Text section:
———

The narrative of Christianity is that God created humans whom he loved dearly. But we rebelled. Seeking a life apart from our Creator, we ran away from home.
In the process we’ve experienced alienation. In the same way that if you or I stepped foot on Mars and tried to breathe the air, we’d soon experiencing suffering. Physically, our lungs were made for something different – an atmosphere with 20% oxygen as opposed to 1.5%. We’d fall apart. Psychologically, the isolation would drive us insane – we were created to as interdependent creatures. We’d fall apart.
So as we live on this planet, what do we routinely experience? Physical, psychological, emotional, relational, and spiritual turmoil. The only possible conclusion is that we were built for a better world.
And because God loved us SO MUCH, in the person of Jesus, when we ran away, he literally went to hell and back to rescue us. By grace, he came from beyond this world, as a foreigner, to experience our suffering and isolation, so that we could again become family with God. He came here to bring us HOME.

———

Exercise 1: Reproduce the passage on Christianity from "The narrative of" up to and including "creatures. We’d fall apart.".
The text and the records that follow it were drawn from unrelated sources.

Provided records:
———

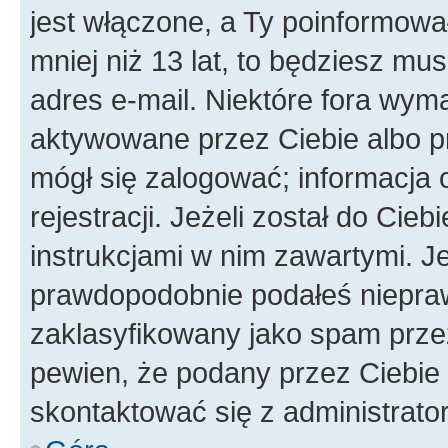
jest włączone, a Ty poinformował
mniej niż 13 lat, to będziesz mu
adres e-mail. Niektóre fora wyma
aktywowane przez Ciebie albo p
mógł się zalogować; informacja 
rejestracji. Jeżeli został do Cie
instrukcjami w nim zawartymi. J
prawdopodobnie podałeś nieprawi
zaklasyfikowany jako spam przez 
pewien, że podany przez Ciebie 
skontaktować się z administrato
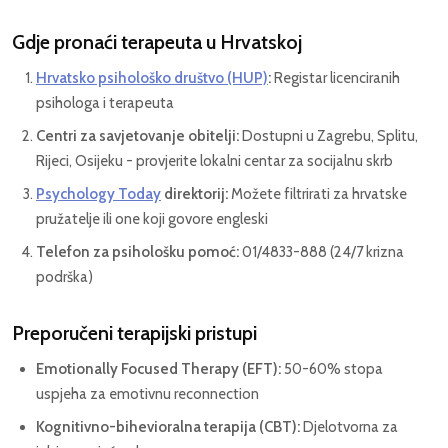
Gdje pronaći terapeuta u Hrvatskoj
Hrvatsko psihološko društvo (HUP)
:
Registar licenciranih
psihologa i terapeuta
Centri za savjetovanje obitelji:
Dostupni u Zagrebu, Splitu,
Rijeci, Osijeku - provjerite lokalni centar za socijalnu skrb
Psychology Today
direktorij:
Možete filtrirati za hrvatske
pružatelje ili one koji govore engleski
Telefon za psihološku pomoć:
01/4833-888 (24/7 krizna
podrška)
Preporučeni terapijski pristupi
Emotionally Focused Therapy (EFT):
50-60% stopa
uspjeha za emotivnu reconnection
Kognitivno-bihevioralna terapija (CBT):
Djelotvorna za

———

Exercise 2: Rewrite the records from the line with "Gdje pronaći terapeuta u Hrvatskoj" up to and including the last line of the records, replacing "terapeuta" with "psihoterapeuta" and leaving all else unchanged. Provide only those lines.

Output 1:
The narrative of Christianity is that God created humans whom he loved dearly. But we rebelled. Seeking a life apart from our Creator, we ran away from home.
In the process we’ve experienced alienation. In the same way that if you or I stepped foot on Mars and tried to breathe the air, we’d soon experiencing suffering. Physically, our lungs were made for something different – an atmosphere with 20% oxygen as opposed to 1.5%. We’d fall apart. Psychologically, the isolation would drive us insane – we were created to as interdependent creatures. We’d fall apart.

Output 2:
Gdje pronaći psihoterapeuta u Hrvatskoj
Hrvatsko psihološko društvo (HUP)
:
Registar licenciranih
psihologa i psihoterapeuta
Centri za savjetovanje obitelji:
Dostupni u Zagrebu, Splitu,
Rijeci, Osijeku - provjerite lokalni centar za socijalnu skrb
Psychology Today
direktorij:
Možete filtrirati za hrvatske
pružatelje ili one koji govore engleski
Telefon za psihološku pomoć:
01/4833-888 (24/7 krizna
podrška)
Preporučeni terapijski pristupi
Emotionally Focused Therapy (EFT):
50-60% stopa
uspjeha za emotivnu reconnection
Kognitivno-bihevioralna terapija (CBT):
Djelotvorna za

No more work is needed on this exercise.